‘Sounds made by animals, birds signal jumbo presence’ (Bengaluru, India)


Times of India

Date Published

The 10-member team from Nelamangala’s regional forest office in Bengaluru Rural district returned on Monday night after the day-long operation to capture the wild elephants proved to be unsuccessful.

All set to have dinner at 10:30pm, the team received a call from the base camp (about 10km away) of the operation informing them about a wild elephant and its calf resting near the camp. By the time the team rushed to the base camp with their equipment, the wild jumbo and its calf had vanished. Not giving up hope, the team resumed the search operation at 4am on Tuesday.
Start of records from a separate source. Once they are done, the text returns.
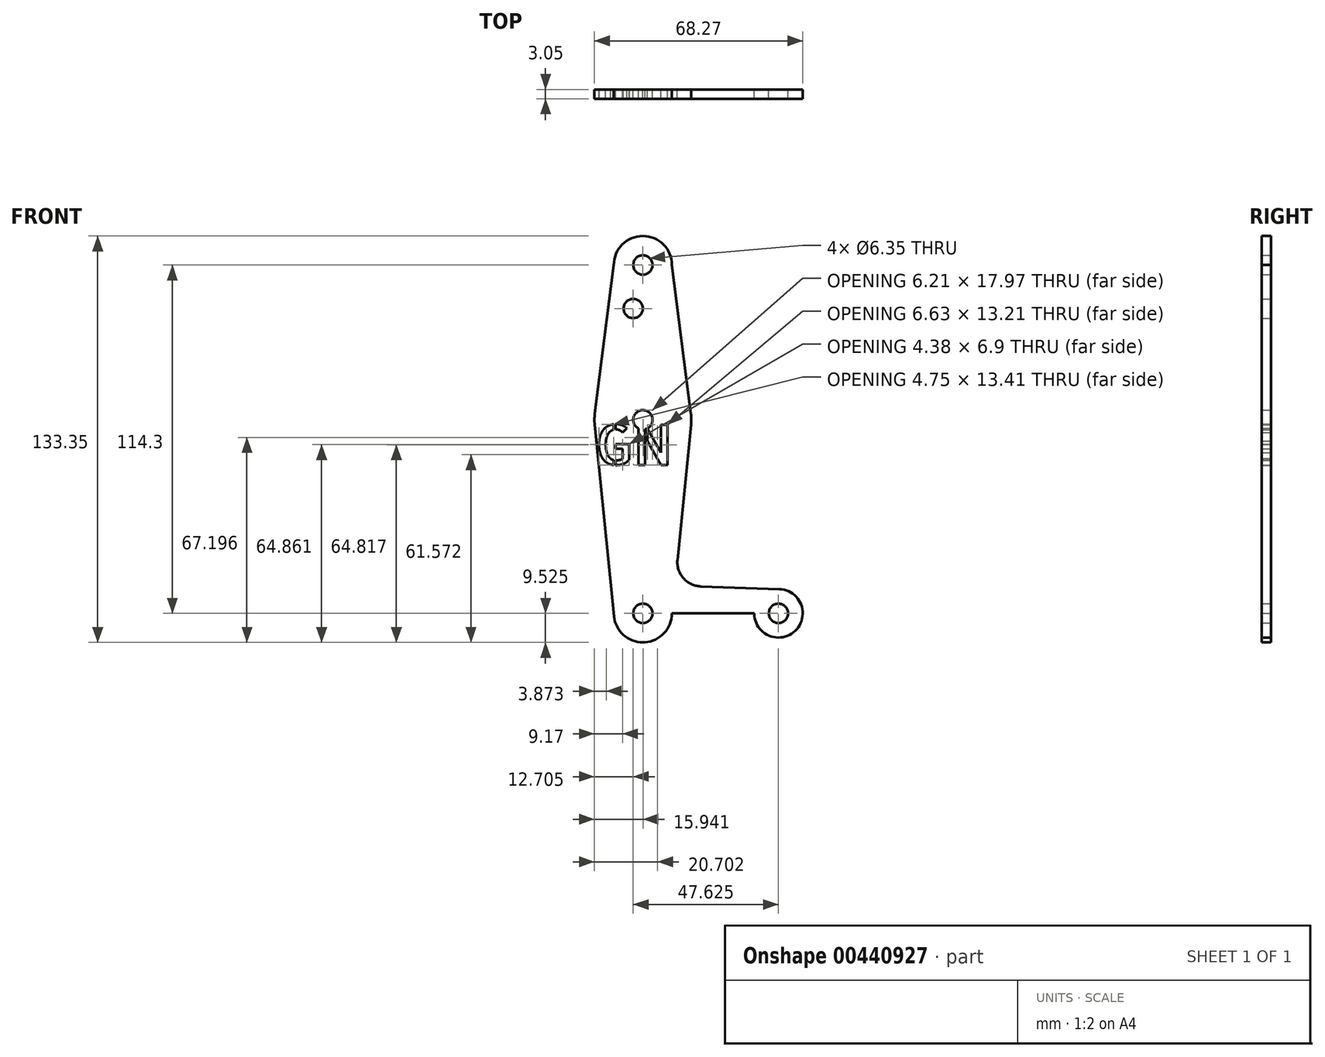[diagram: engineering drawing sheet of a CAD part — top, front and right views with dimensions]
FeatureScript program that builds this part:
annotation { "Feature Type Name" : "Feature", "Feature Type Description" : "" }
export const myFeature = defineFeature(function(context is Context, id is Id, definition is map)
    precondition{}
    {
        {
            var Q0;
            Q0=qCreatedBy(makeId("Front.planeOp"),FACE);
            var sketch = newSketch(context, id + "F0", { "sketchPlane" : qUnion([Q0])});
            skCircle(sketch, "E0", {"center": v(0, 66.68) * mm, "radius": 9.53 * mm});
            skCircle(sketch, "E1", {"center": v(0, 15.88) * mm, "radius": 15.88 * mm});
            skCircle(sketch, "E2", {"center": v(0, -47.62) * mm, "radius": 9.53 * mm});
            skCircle(sketch, "E3", {"center": v(44.45, -47.62) * mm, "radius": 7.94 * mm});
            skLineSegment(sketch, "E4", {"start": v(0, 66.68) * mm, "end": v(0, 15.88) * mm});
            skLineSegment(sketch, "E5", {"start": v(0, -47.62) * mm, "end": v(0, 15.88) * mm});
            skLineSegment(sketch, "E6", {"start": v(0, -47.62) * mm, "end": v(44.45, -47.62) * mm});
            skLineSegment(sketch, "E7", {"start": v(-9.53, 66.68) * mm, "end": v(-15.75, 17.88) * mm});
            skLineSegment(sketch, "E8", {"start": v(9.52, 66.68) * mm, "end": v(15.75, 17.88) * mm});
            skLineSegment(sketch, "E9", {"start": v(0, 66.68) * mm, "end": v(-9.53, 66.68) * mm, "construction": true});
            skLineSegment(sketch, "E10", {"start": v(0, 66.68) * mm, "end": v(9.52, 66.68) * mm, "construction": true});
            skLineSegment(sketch, "E11", {"start": v(-15.8, 14.29) * mm, "end": v(-9.48, -48.58) * mm});
            skLineSegment(sketch, "E12", {"start": v(15.8, 14.29) * mm, "end": v(11.34, -30.04) * mm});
            skLineSegment(sketch, "E13", {"start": v(18.97, -38.78) * mm, "end": v(44.73, -39.7) * mm});
            skLineSegment(sketch, "E14", {"start": v(0, -57.15) * mm, "end": v(44.73, -55.56) * mm});
            skCircle(sketch, "E15", {"center": v(0, 66.68) * mm, "radius": 3.18 * mm});
            skCircle(sketch, "E16", {"center": v(-3.17, 52.4) * mm, "radius": 3.18 * mm});
            skCircle(sketch, "E17", {"center": v(0, -47.62) * mm, "radius": 3.18 * mm});
            skCircle(sketch, "E18", {"center": v(44.45, -47.62) * mm, "radius": 3.18 * mm});
            skCircle(sketch, "E19", {"center": v(0, 15.88) * mm, "radius": 3.18 * mm});
            skArc(sketch, "E20.filletArc", {"start": v(11.34, -30.04) * mm, "mid": v(13.26, -36.06) * mm, "end": v(18.97, -38.78) * mm});
            skText(sketch, "E21", { "text": "GN", "fontName": "AllertaStencil-Regular.ttf"});
            const initialGuessF0  = {"E21": [-0.0158, 0.00106, 1, 0, 0.01322]};
            skSetInitialGuess(sketch, initialGuessF0);
            skSolve(sketch);
        }
        {
            var Q0;
            {var subQ1=sQuery(id+"F0.wireOp",EDGE,"E1");var subQ5=makeQuery(id+"F0.imprint","INTERSECT",VERTEX,{"derivedFrom":[subQ1,sQuery(id+"F0.wireOp",EDGE,"E8")]});Q0=makeQuery(id+"F0.imprint","IMPRINT",FACE,{"disambiguationData":[TD([[makeQuery(id+"F0.imprint","IMPRINT",EDGE,{"disambiguationData":[TD([[subQ5,-1.0]])],"derivedFrom":subQ1}),1.0]])]});}
            var Q1;
            Q1=makeQuery(id+"F0.imprint","IMPRINT",FACE,{"disambiguationData":[TD([[makeQuery(id+"F0.imprint","IMPRINT",EDGE,{"derivedFrom":sQuery(id+"F0.wireOp",EDGE,"E18")}),-1.0]])]});
            var Q2;
            {var subQ5=sQuery(id+"F0.wireOp",EDGE,"E7");Q2=makeQuery(id+"F0.imprint","IMPRINT",FACE,{"disambiguationData":[TD([[makeQuery(id+"F0.imprint","IMPRINT",EDGE,{"derivedFrom":subQ5}),1.0]])]});}
            var Q3;
            {var subQ0=sQuery(id+"F0.wireOp",EDGE,"E1");var subQ4=makeQuery(id+"F0.imprint","INTERSECT",VERTEX,{"derivedFrom":[subQ0,sQuery(id+"F0.wireOp",EDGE,"E7")]});Q3=makeQuery(id+"F0.imprint","IMPRINT",FACE,{"disambiguationData":[TD([[makeQuery(id+"F0.imprint","IMPRINT",EDGE,{"disambiguationData":[TD([[subQ4,1.0]])],"derivedFrom":subQ0}),1.0]])]});}
            var Q4;
            Q4=makeQuery(id+"F0.imprint","IMPRINT",FACE,{"disambiguationData":[TD([[makeQuery(id+"F0.imprint","IMPRINT",EDGE,{"derivedFrom":sQuery(id+"F0.wireOp",EDGE,"E15")}),-1.0]])]});
            var Q5;
            {var subQ4=sQuery(id+"F0.wireOp",EDGE,"E8");Q5=makeQuery(id+"F0.imprint","IMPRINT",FACE,{"disambiguationData":[TD([[makeQuery(id+"F0.imprint","IMPRINT",EDGE,{"derivedFrom":subQ4}),-1.0]])]});}
            var Q6;
            {var subQ0=sQuery(id+"F0.wireOp",EDGE,"E11");Q6=makeQuery(id+"F0.imprint","IMPRINT",FACE,{"disambiguationData":[TD([[makeQuery(id+"F0.imprint","IMPRINT",EDGE,{"derivedFrom":subQ0}),1.0]])]});}
            var Q7;
            {var subQ0=sQuery(id+"F0.wireOp",EDGE,"E5");var subQ1=sQuery(id+"F0.wireOp",EDGE,"E2");var subQ2=makeQuery(id+"F0.imprint","INTERSECT",VERTEX,{"derivedFrom":[subQ1,subQ0]});Q7=makeQuery(id+"F0.imprint","IMPRINT",FACE,{"disambiguationData":[TD([[makeQuery(id+"F0.imprint","IMPRINT",EDGE,{"disambiguationData":[TD([[subQ2,1.0]])],"derivedFrom":subQ1}),1.0]])]});}
            var Q8;
            {var subQ0=sQuery(id+"F0.wireOp",EDGE,"E14");var subQ1=sQuery(id+"F0.wireOp",EDGE,"E2");var subQ2=makeQuery(id+"F0.imprint","INTERSECT",VERTEX,{"disambiguationData":[OD(1.0)],"derivedFrom":[subQ1,subQ0]});Q8=makeQuery(id+"F0.imprint","IMPRINT",FACE,{"disambiguationData":[TD([[makeQuery(id+"F0.imprint","IMPRINT",EDGE,{"disambiguationData":[TD([[subQ2,-1.0]])],"derivedFrom":subQ1}),-1.0]])]});}
            var Q9;
            {var subQ10=sQuery(id+"F0.wireOp",EDGE,"E12");Q9=makeQuery(id+"F0.imprint","IMPRINT",FACE,{"disambiguationData":[TD([[makeQuery(id+"F0.imprint","IMPRINT",EDGE,{"derivedFrom":subQ10}),-1.0]])]});}
            var Q10;
            {var subQ1=sQuery(id+"F0.wireOp",EDGE,"E2");var subQ5=makeQuery(id+"F0.imprint","INTERSECT",VERTEX,{"derivedFrom":[subQ1,sQuery(id+"F0.wireOp",EDGE,"E11")]});Q10=makeQuery(id+"F0.imprint","IMPRINT",FACE,{"disambiguationData":[TD([[makeQuery(id+"F0.imprint","IMPRINT",EDGE,{"disambiguationData":[TD([[subQ5,1.0]])],"derivedFrom":subQ1}),1.0]])]});}
            var Q11;
            {var subQ0=sQuery(id+"F0.wireOp",EDGE,"E14");var subQ1=sQuery(id+"F0.wireOp",EDGE,"E2");var subQ2=makeQuery(id+"F0.imprint","INTERSECT",VERTEX,{"disambiguationData":[OD(0.0)],"derivedFrom":[subQ1,subQ0]});Q11=makeQuery(id+"F0.imprint","IMPRINT",FACE,{"disambiguationData":[TD([[makeQuery(id+"F0.imprint","IMPRINT",EDGE,{"disambiguationData":[TD([[subQ2,-1.0]])],"derivedFrom":subQ1}),1.0]])]});}
            extrude(context, id + "F1", {"entities" : qUnion([Q0, Q1, Q2, Q3, Q4, Q5, Q6, Q7, Q8, Q9, Q10, Q11]), "depth" : 3.05 * mm});
        }
    });
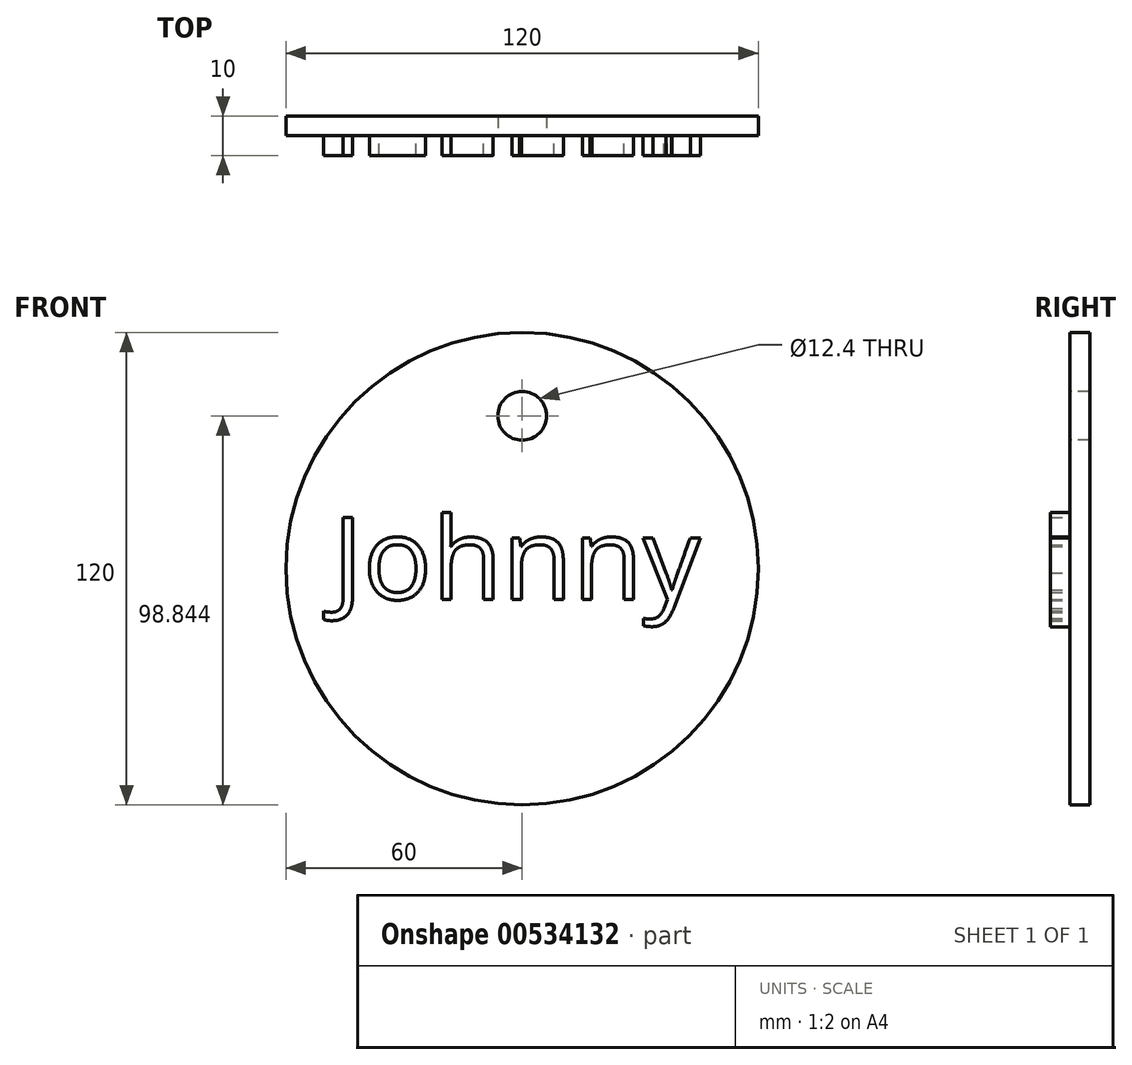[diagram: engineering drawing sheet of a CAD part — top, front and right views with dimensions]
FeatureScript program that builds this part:
annotation { "Feature Type Name" : "Feature", "Feature Type Description" : "" }
export const myFeature = defineFeature(function(context is Context, id is Id, definition is map)
    precondition{}
    {
        {
            var Q0;
            Q0=qCreatedBy(makeId("Front.planeOp"),FACE);
            var sketch = newSketch(context, id + "F0", { "sketchPlane" : qUnion([Q0])});
            skCircle(sketch, "E0", {"center": v(0, 0) * mm, "radius": 60 * mm});
            skSolve(sketch);
        }
        {
            var Q0;
            Q0 = qSketchRegion(id + "F0", true);
            extrude(context, id + "F1", {"entities" : qUnion([Q0]), "depth" : 5 * mm, "offsetDistance" : 25 * mm});
        }
        {
            var Q0;
            Q0=makeQuery(id+"F1.opExtrude","CAP_FACE",FACE,{"disambiguationData":[OSD([sQuery(id+"F0.wireOp",EDGE,"E0")])],"isStart":false});
            var sketch = newSketch(context, id + "F2", { "sketchPlane" : qUnion([Q0])});
            skText(sketch, "E1", { "text": "Johnny", "fontName": "OpenSans-Regular.ttf"});
            const initialGuessF2  = {"E1": [-0.04823, -0.00776, 1, 0, 0.02093]};
            skSetInitialGuess(sketch, initialGuessF2);
            skSolve(sketch);
        }
        {
            var Q0;
            Q0 = qSketchRegion(id + "F2", true);
            extrude(context, id + "F3", {"entities" : qUnion([Q0]), "operationType" : NewBodyOperationType.ADD, "depth" : 5 * mm, "offsetDistance" : 25 * mm});
        }
        {
            var Q0;
            {var subQ6=sQuery(id+"F0.wireOp",EDGE,"E0");Q0=makeQuery(id+"F3.boolean.opBoolean","SPLIT",FACE,{"disambiguationData":[TD([makeQuery(id+"F1.opExtrude","SWEPT_FACE",FACE,{"disambiguationData":[OSD([subQ6])]})])],"derivedFrom":makeQuery(id+"F1.opExtrude","CAP_FACE",FACE,{"disambiguationData":[OSD([subQ6])],"isStart":false})});}
            var sketch = newSketch(context, id + "F4", { "sketchPlane" : qUnion([Q0])});
            skCircle(sketch, "E2", {"center": v(0, 38.84) * mm, "radius": 6.2 * mm});
            skSolve(sketch);
        }
        {
            var Q0;
            Q0 = qSketchRegion(id + "F4", true);
            extrude(context, id + "F5", {"entities" : qUnion([Q0]), "operationType" : NewBodyOperationType.REMOVE, "oppositeDirection" : true, "depth" : 10 * mm, "offsetDistance" : 25 * mm});
        }
    });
So, how does the team exactly go hunting for the elephants? The strong odour that emanates from the body of elephants helps the foresters know about their presence in an area. “If you are familiar with elephants, you can smell their body odour, which is quite strong. The jumbos leave their odour even on the tree branches and shrubs they brush past. The team also looks for their footprints, clearly visible if the forest land is wet,” said DFO Nagaraj.

A mahout, who is part of the team, said they look for unique signals and sounds made by other animals and birds in the forest when elephants are around. “These signals and sounds help us plan a trap for the wild elephants. We also keep track of the water holes jumbos regularly visit,” he said.

On Tuesday, a mega team of over 100 foresters set out for the woods of Nelamangala and Magadi. Mahouts sitting on five trained elephants also joined the search in the dense forest ranges. The operation, however, had no luck with the elephant herd splitting into smaller groups. The team managers later met in the afternoon and laid out an alternative plan to capture the tuskers. But, they may have to wait for another couple of days for their first catch.